Students from Indiana University-South Bend and the University of Notre Dame, as well as several volunteers, started the annual archaeological dig at the lodge July 5. They wrapped up the brunt of their work by lunchtime Thursday, stopping their efforts early because of soaring temperatures.
“I gained a lot of excavation experience,” said Barb Roman, 21, a senior at St. Xavier University in Chicago who took part in the dig through Notre Dame.
Much of what she uncovered was prehistoric, from 800 years ago or so, and included pottery and knife points. Roman, who is from Rockford, Ill., is working on a minor in anthropology and hopes to go on to graduate school; the dig, she said, will definitely help.
The dig, along the Kankakee River and the former site of Eaton’s Ferry, is in its ninth year. It’s sponsored by the Kankakee Valley Historical Society and is spearheaded by Mark Schurr, an associate dean at Notre Dame.

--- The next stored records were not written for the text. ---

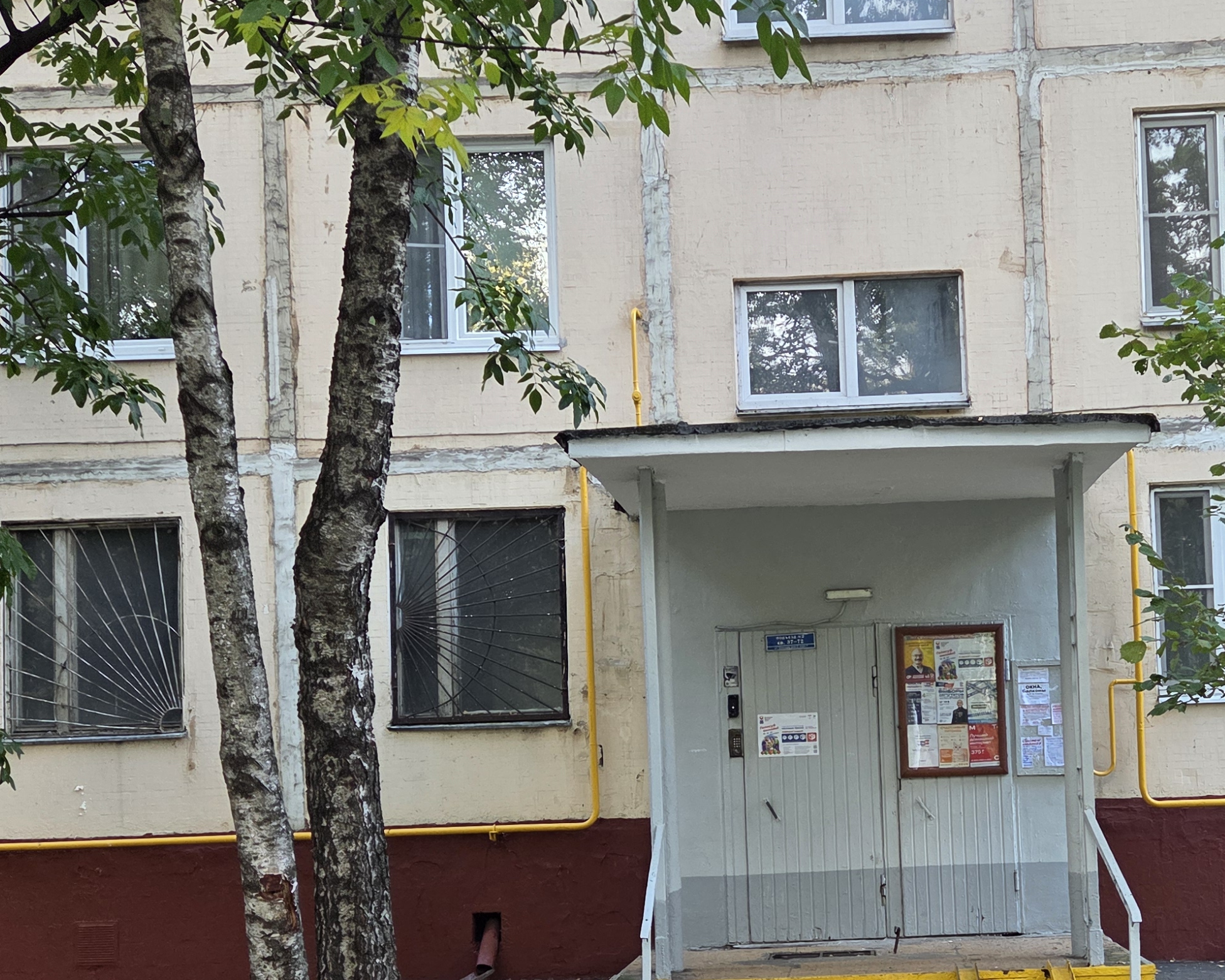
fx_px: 1668
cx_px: 821
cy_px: 694
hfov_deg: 39.8
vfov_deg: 32.3
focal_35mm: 46
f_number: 1.8
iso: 160
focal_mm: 5.4
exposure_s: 1/180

He and Joshua Wells, an assistant professor at IUSB, said this year’s dig has gone well. Finds included prehistoric roasting pits. While they don’t produce much in artifacts, Schurr said the charcoal from the pits could be sent to a botanist, who can identify the kind of wood that was used and the types of vegetables that were roasted. The charcoal also can be carbon dated.
Wells, whose students participated in the dig for the first time, said the site, which offers both historic and prehistoric artifacts, was “a valuable educational experience.”
“They’ve gotten to see artifacts from several different prehistoric cultures,” as well as items from the 19th century, he said, “all concentrated on this site.”
John Hodson, president of the historical society, was concentrating on his theory that another building, in addition to the lodge and ferry, might have been on the site. Based on coins from the late 1800s, and research he’s done into similar sites elsewhere, Hodson thinks a store also may have been on the bank of the river.
He called it “my own little quack theory” and admitted he’d come up with a conclusion before he really had any evidence, which is “not the way science works.”